İsveç’te hastaneye alınmayan bir vatandaşını ambülans uçakla yurda getiren Türkiye’nin yaptığı gösteri değildi; engin kültürünün genlerine işlediği devlet anlayışıydı; Osman Gazi’ye “İnsanı yaşat ki, devlet yaşasın” diye öğüt veren Şeyh Edebali geleneğinin günümüzdeki bir uygulamasıydı. 

Türkiye’nin yaptığı, zenginliklerini yağmalamak için Güney Amerika’ya kadar uzanabilen, fakat virüs salgını nedeniyle İstanbul’da mahsur kalan bir vatandaşının imdat çağrılarını duymazdan gelen İspanyollara verilmiş bir insanlık dersiydi. 
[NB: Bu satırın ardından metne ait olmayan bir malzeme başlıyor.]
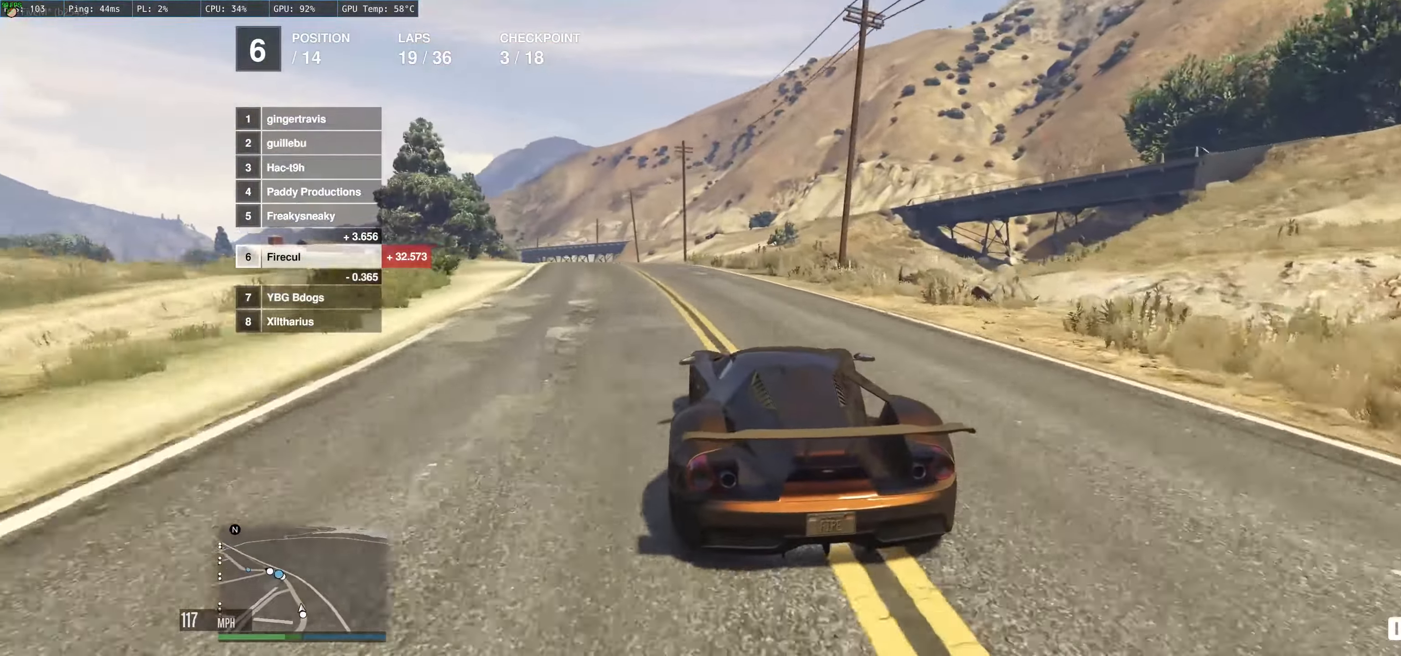
{"buttons": ["R2"], "left_stick": "left", "right_stick": "center", "events": [[200, "left_stick", "left"], [334, "left_stick", "center"], [434, "left_stick", "left"]]}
Türkiye’nin yaptığı, hastane, ekipman ve personel yetersizliği nedeniyle, koronavirüs salgınını önleyebilmek adına, yaşlı nüfusu feda etmek anlamına gelen “sürü bağışıklığı” stratejisini uygulamaya kalkışan İngiltere’ye, bu ölümcül salgına hazırlıksız yakalanan ve Kovid-19’un pençesine düşen hastaların geleceği konusunda, “bu yaşasın, bunu feda edelim” seçimi yapmak zorunda kalan İtalya’ya insanlığın ve devlet olmanın ne demek olduğunu anlatmaktı. 

Sürü değil, milletiz biz; tek bir vatandaşımız çok değerlidir bizim için. Yalnızca toplumumuzun değil, canımızın bir parçasıdır o. Aynen Emrullah Gülüşken gibi. 

Emrullah Gülüşken kızını ziyaret için gittiği İsveç’te koronavirüse yakalanmış, hastalanmıştı. Emrullah Gülüşken aynı zamanda kalp hastasıydı. Kızıyla birlikte tedavi için gittikleri hastanede, Kovid-19 teşhisi konulmasına rağmen, yatak vermemişti İsveçli doktorlar; birkaç ilaç birkaç öğütle evine göndermişlerdi Emrullah Gülüşken’i. Kısaca, İtalya’da, İngiltere’de hatta Amerika’da yapıldığı gibi, belli bir yaşı geçtiği ya da geçerli bir sosyal güvencesi olmadığı için ölüme terkedilmişti. Sağlık donanımları ve personeli yetersizdi.

Kovid-19 gibi, yapısı ve tedavisi henüz belli olmayan ölümcül bir hastalıkla başbaşa kalan baba kız çaresizliğin karanlığında çırpınırken, Emrullah Bey’in kızı Leyla’nın aklına vatanı geldi. Orada sesini duyurabileceği, derdini anlatabileceği birileri mutlaka vardı. Çünkü orası Türkiye idi; hani şu Avrupalı ülkelerin, bazı sosyal reformlar yapması gerektiği gerekçesiyle 50 yıldır kapıda beklettikleri Türkiye..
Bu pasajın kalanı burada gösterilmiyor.